### What you will do
Count every line in the data that contains the word "cáñamo", then report that number alone.

### Excerpts from a dataset
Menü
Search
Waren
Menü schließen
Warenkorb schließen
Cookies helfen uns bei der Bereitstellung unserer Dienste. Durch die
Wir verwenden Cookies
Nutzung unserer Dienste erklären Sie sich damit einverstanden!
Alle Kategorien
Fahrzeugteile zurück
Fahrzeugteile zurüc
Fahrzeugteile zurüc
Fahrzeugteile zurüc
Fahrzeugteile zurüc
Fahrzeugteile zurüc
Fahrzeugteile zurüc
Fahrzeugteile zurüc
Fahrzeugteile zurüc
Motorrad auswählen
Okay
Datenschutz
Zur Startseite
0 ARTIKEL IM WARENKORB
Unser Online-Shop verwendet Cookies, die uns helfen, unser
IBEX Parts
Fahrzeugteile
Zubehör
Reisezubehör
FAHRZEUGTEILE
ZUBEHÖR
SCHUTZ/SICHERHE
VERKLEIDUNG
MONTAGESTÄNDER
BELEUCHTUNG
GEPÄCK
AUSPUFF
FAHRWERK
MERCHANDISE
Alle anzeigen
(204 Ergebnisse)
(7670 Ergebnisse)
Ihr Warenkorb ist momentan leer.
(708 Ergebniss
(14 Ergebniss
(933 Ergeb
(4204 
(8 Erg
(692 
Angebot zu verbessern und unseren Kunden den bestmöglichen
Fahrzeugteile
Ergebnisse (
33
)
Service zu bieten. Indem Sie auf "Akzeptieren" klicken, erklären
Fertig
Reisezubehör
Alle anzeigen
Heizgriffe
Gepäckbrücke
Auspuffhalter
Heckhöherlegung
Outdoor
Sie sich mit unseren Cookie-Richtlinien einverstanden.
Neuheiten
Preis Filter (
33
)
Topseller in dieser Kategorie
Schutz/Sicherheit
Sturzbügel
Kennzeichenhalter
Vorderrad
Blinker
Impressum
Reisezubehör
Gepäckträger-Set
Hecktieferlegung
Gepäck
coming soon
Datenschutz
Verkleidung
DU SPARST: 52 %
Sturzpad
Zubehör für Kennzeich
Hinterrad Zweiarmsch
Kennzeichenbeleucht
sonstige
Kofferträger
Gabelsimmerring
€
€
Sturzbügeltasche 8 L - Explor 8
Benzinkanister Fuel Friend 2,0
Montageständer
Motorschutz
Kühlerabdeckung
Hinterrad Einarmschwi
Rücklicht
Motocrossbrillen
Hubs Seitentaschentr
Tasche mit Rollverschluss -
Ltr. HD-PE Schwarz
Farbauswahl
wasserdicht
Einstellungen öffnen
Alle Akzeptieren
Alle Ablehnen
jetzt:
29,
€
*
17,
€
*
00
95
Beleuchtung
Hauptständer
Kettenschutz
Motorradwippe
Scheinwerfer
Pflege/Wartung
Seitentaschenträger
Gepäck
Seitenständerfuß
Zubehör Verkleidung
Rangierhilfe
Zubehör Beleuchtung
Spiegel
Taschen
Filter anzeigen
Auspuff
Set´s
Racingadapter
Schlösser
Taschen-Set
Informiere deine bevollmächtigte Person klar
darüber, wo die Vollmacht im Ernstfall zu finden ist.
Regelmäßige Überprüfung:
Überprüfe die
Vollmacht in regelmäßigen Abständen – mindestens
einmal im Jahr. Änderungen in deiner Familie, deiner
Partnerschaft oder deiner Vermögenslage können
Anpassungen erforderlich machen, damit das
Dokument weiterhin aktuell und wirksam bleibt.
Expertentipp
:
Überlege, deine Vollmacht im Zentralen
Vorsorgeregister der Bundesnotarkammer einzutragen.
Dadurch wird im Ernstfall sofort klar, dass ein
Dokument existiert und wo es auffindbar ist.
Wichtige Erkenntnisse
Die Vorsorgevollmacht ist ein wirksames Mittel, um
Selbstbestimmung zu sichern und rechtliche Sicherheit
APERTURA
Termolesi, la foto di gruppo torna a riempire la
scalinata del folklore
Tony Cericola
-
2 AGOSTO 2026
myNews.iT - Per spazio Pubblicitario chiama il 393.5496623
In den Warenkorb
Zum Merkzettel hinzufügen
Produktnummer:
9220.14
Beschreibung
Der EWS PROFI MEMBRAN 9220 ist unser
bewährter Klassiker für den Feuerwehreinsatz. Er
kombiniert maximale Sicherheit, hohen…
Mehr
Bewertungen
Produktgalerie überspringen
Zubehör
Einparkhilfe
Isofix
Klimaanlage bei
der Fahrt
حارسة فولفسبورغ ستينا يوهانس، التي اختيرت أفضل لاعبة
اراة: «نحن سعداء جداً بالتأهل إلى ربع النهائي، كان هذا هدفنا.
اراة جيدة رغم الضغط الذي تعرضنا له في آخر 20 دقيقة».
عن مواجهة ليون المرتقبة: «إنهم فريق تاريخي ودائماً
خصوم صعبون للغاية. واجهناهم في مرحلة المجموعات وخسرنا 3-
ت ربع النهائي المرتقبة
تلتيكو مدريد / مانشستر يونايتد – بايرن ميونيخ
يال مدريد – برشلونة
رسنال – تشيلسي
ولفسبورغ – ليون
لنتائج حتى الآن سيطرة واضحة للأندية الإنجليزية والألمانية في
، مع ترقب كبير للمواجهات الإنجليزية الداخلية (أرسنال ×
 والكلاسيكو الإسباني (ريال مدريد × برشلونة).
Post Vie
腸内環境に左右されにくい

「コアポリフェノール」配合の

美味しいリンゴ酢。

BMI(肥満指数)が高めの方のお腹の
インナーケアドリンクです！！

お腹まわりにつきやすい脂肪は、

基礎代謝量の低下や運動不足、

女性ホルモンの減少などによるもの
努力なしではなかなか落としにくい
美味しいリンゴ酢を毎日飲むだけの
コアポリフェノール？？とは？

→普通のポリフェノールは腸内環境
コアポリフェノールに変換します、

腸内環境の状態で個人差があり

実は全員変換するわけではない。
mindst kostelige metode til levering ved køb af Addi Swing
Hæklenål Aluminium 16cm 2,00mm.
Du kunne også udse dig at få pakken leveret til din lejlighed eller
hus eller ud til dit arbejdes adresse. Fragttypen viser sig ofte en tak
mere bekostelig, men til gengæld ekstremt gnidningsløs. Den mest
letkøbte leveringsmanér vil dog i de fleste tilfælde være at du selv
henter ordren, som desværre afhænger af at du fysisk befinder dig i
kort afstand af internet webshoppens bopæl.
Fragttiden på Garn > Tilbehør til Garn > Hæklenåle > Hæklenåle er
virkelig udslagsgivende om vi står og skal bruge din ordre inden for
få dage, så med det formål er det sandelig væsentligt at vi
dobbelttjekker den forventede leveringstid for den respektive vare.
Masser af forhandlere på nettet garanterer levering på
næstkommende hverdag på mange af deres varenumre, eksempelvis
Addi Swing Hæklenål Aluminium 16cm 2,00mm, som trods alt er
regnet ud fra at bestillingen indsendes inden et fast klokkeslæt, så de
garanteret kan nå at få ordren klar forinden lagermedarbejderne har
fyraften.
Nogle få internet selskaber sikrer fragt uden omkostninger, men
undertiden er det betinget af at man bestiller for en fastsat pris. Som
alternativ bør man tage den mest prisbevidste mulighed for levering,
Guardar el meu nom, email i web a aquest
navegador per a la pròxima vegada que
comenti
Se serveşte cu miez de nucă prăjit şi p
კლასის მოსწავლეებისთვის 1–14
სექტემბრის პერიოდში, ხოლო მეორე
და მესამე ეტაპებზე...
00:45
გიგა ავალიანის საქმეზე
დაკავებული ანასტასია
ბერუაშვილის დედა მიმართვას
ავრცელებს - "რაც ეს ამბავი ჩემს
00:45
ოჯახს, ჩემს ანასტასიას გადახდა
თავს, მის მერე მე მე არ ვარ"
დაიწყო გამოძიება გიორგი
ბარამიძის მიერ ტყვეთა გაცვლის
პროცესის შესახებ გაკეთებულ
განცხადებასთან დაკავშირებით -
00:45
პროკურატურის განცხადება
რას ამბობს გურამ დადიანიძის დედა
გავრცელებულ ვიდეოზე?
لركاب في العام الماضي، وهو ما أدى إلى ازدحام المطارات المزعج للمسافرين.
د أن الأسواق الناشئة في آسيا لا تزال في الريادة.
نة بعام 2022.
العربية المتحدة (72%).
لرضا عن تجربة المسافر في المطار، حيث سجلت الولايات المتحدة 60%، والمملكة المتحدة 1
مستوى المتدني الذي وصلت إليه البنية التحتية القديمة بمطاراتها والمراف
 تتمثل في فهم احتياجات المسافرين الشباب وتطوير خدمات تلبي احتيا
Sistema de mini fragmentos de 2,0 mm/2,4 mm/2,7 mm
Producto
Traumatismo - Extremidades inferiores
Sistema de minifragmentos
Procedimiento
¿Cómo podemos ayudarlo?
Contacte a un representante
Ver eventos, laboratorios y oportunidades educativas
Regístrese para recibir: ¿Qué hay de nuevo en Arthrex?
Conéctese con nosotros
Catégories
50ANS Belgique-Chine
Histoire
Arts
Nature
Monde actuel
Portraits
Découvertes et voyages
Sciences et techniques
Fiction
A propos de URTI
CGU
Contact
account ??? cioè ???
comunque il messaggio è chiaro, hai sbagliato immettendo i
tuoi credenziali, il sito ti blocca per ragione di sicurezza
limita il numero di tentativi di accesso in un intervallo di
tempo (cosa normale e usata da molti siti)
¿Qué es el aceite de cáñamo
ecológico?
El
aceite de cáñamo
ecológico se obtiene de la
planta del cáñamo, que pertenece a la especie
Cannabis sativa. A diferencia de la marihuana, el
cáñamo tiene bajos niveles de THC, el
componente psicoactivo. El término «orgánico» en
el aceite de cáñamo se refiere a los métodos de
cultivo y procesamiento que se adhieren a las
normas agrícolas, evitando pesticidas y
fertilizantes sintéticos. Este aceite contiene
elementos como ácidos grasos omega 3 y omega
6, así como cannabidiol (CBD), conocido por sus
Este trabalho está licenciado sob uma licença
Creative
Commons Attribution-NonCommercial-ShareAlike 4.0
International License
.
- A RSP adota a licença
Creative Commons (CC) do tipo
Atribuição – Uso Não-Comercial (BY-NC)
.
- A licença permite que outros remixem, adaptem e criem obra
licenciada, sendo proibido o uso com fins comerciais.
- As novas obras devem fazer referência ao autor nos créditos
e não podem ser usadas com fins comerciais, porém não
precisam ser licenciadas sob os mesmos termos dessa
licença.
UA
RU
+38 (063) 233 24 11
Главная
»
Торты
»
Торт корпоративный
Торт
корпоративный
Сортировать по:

### Task response
5